14 November 2012

Zambia: Prisoners - Endangered Species

opinion

LIFE in Zambia's prisons is the most dreaded.

Once someone is incarcerated, it is like he/she is joining endangered species.

For one thing, Zambia's criminal justice system does not seem to respect nor protect the rights of prisoners.

In fact suspects are told this even before charged by arresting officers, some of whom start torturing these people from their work stations.

Cases abound in our nation of so many prisoners usually spending years behind bars awaiting resolution of their cases.

Still many others do not serve time in jail following a conviction, but are there for the most part on remand, awaiting trial or other legal action.

The worst part for these inmates is that they normally do not have access to a lawyer, least of all bail, and have had to wait months, if not years, for an initial appearance before a judge.

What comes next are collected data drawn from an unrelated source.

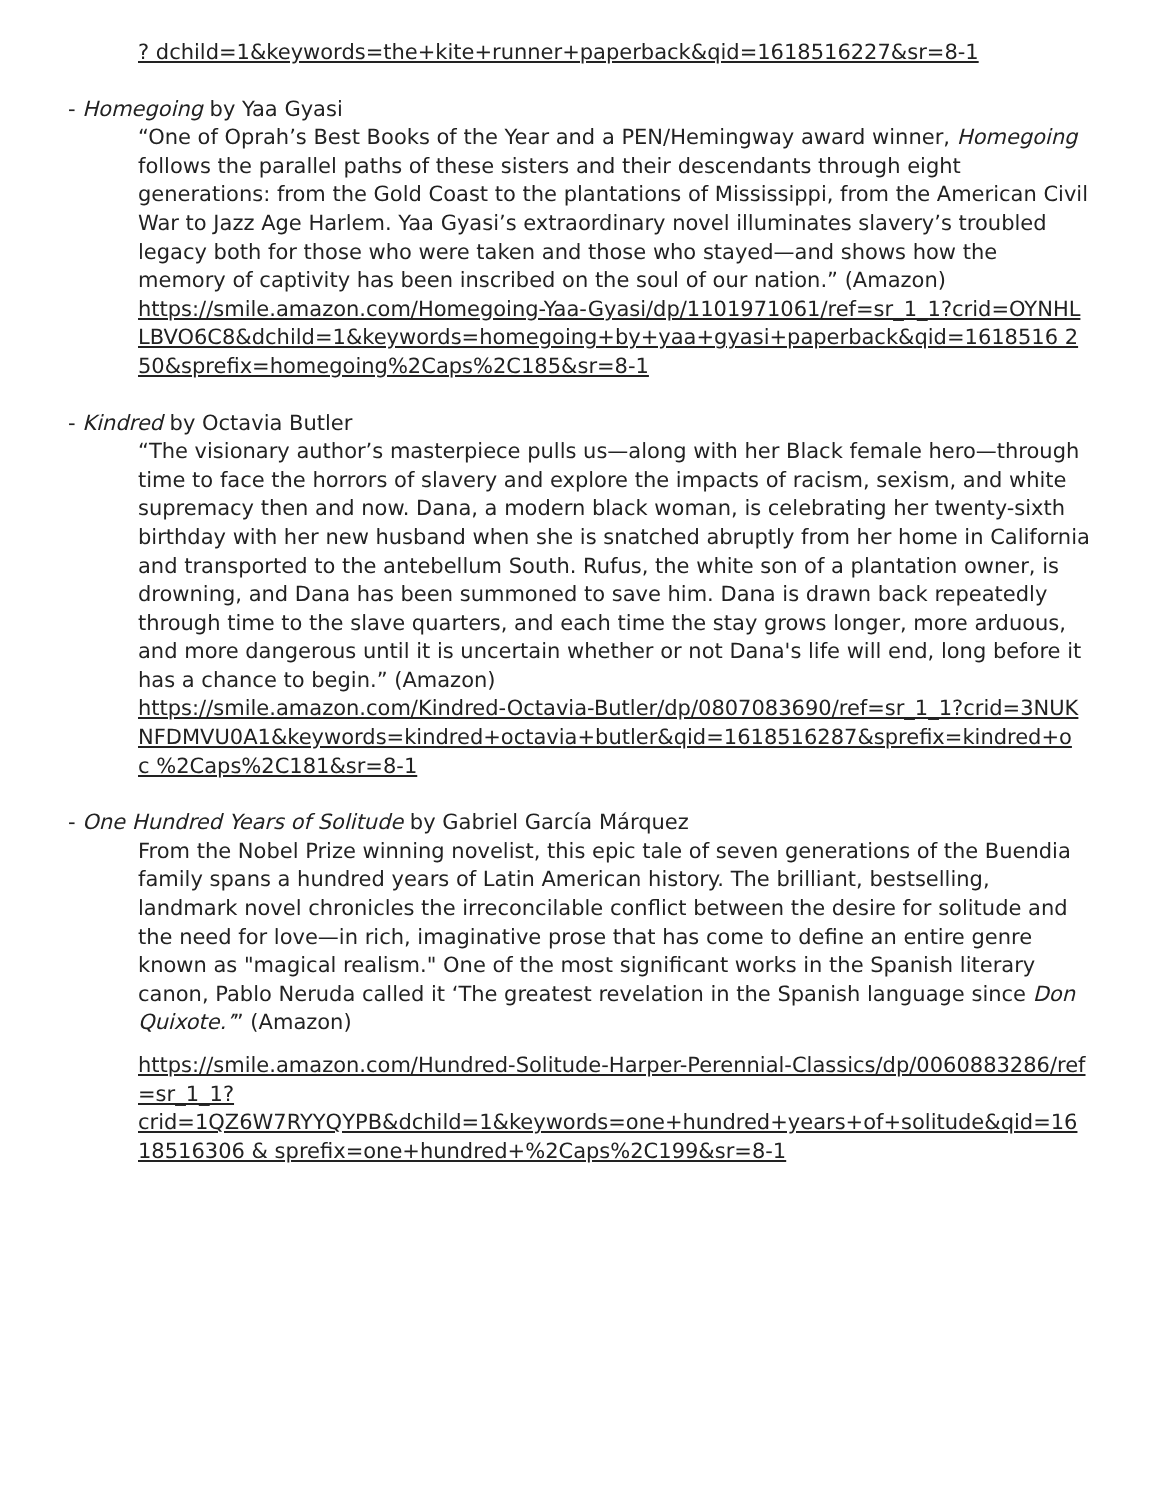? dchild=1&keywords=the+kite+runner+paperback&qid=1618516227&sr=8-1
- Homegoing by Yaa Gyasi
“One of Oprah’s Best Books of the Year and a PEN/Hemingway award winner, Homegoing follows the parallel paths of these sisters and their descendants through eight generations: from the Gold Coast to the plantations of Mississippi, from the American Civil War to Jazz Age Harlem. Yaa Gyasi’s extraordinary novel illuminates slavery’s troubled legacy both for those who were taken and those who stayed—and shows how the memory of captivity has been inscribed on the soul of our nation.” (Amazon)
https://smile.amazon.com/Homegoing-Yaa-Gyasi/dp/1101971061/ref=sr_1_1?crid=OYNHLLBVO6C8&dchild=1&keywords=homegoing+by+yaa+gyasi+paperback&qid=1618516 2 50&sprefix=homegoing%2Caps%2C185&sr=8-1
- Kindred by Octavia Butler
“The visionary author’s masterpiece pulls us—along with her Black female hero—through time to face the horrors of slavery and explore the impacts of racism, sexism, and white supremacy then and now. Dana, a modern black woman, is celebrating her twenty-sixth birthday with her new husband when she is snatched abruptly from her home in California and transported to the antebellum South. Rufus, the white son of a plantation owner, is drowning, and Dana has been summoned to save him. Dana is drawn back repeatedly through time to the slave quarters, and each time the stay grows longer, more arduous, and more dangerous until it is uncertain whether or not Dana's life will end, long before it has a chance to begin.” (Amazon)
https://smile.amazon.com/Kindred-Octavia-Butler/dp/0807083690/ref=sr_1_1?crid=3NUKNFDMVU0A1&keywords=kindred+octavia+butler&qid=1618516287&sprefix=kindred+o c %2Caps%2C181&sr=8-1
- One Hundred Years of Solitude by Gabriel García Márquez
From the Nobel Prize winning novelist, this epic tale of seven generations of the Buendia family spans a hundred years of Latin American history. The brilliant, bestselling, landmark novel chronicles the irreconcilable conflict between the desire for solitude and the need for love—in rich, imaginative prose that has come to define an entire genre known as "magical realism." One of the most significant works in the Spanish literary canon, Pablo Neruda called it ‘The greatest revelation in the Spanish language since Don Quixote.’” (Amazon)
https://smile.amazon.com/Hundred-Solitude-Harper-Perennial-Classics/dp/0060883286/ref=sr_1_1?
crid=1QZ6W7RYYQYPB&dchild=1&keywords=one+hundred+years+of+solitude&qid=1618516306 & sprefix=one+hundred+%2Caps%2C199&sr=8-1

This constitutes one of Zambia's justice failures which, of necessity, lead to overcrowding in the prisons dotted around Zambia.

It is not surprising, therefore, to hear a prison official saying, for instance, that this prison was meant for 200 inmates but accommodates 2,000.

Or that this structure was built for 500 but is holding 5,000 inmates and so on and so forth.

In the worse case scenario, you could find children and adults (including pregnant women), remandees and convicted detainees all held together in spaces so tight that they are forced to sleep seated or in shifts.

The same holding cells also have tins for the inmates to answer the call of nature, be it passing water or otherwise.

In addition, although prisoners get involved in agricultural production, as well as other finance generation activities such as in manufacturing things like furniture, the food they are provided with is inadequate.

Reports from many prisons indicate that this has led to a situation where this food has essentially become a commodity traded for sex, hence the often reported incidences of sodomy.

These, coupled with inadequate medical care, has created a further problem of sexually transmitted infections (STIs), including HIV/AIDS.

This then means that besides STIs, even such air-born infections as tuberculosis (TB) do easily find fertile ground to strike.

As if this is not bad enough, our prisoners do not access clean water.

Neither are they provided with bathing soap, while bathing facilities are generally described as squalid.

All these, together with the well-known poor nutrition and sanitation, diminish any hope of inmates enjoying even the minimal human rights.

For the prisoners, our jails are health hazards which have turned those behind bars into nothing less than endangered species.

Many prisoners are not provided with uniforms but are instead subjected to wearing rags. Those who have tasted prison life say that blankets, wherever they are found, crawl with lice. And the list is endless.

It is highly unlikely that a convict exposed to this type of treatment will reform even if serving a full jail term.

That's why we hear of released jailbirds go on to commit worse crimes, the case of jerabos being just one.

We are, however, filled with a sense of optimism following an assurance by Vice-President Guy Scott that the Government is committed to upholding human rights for prisoners.

We just hope that with this assurance, our prisoners will no longer continue to be detained for years in such appalling conditions before they are brought to trial.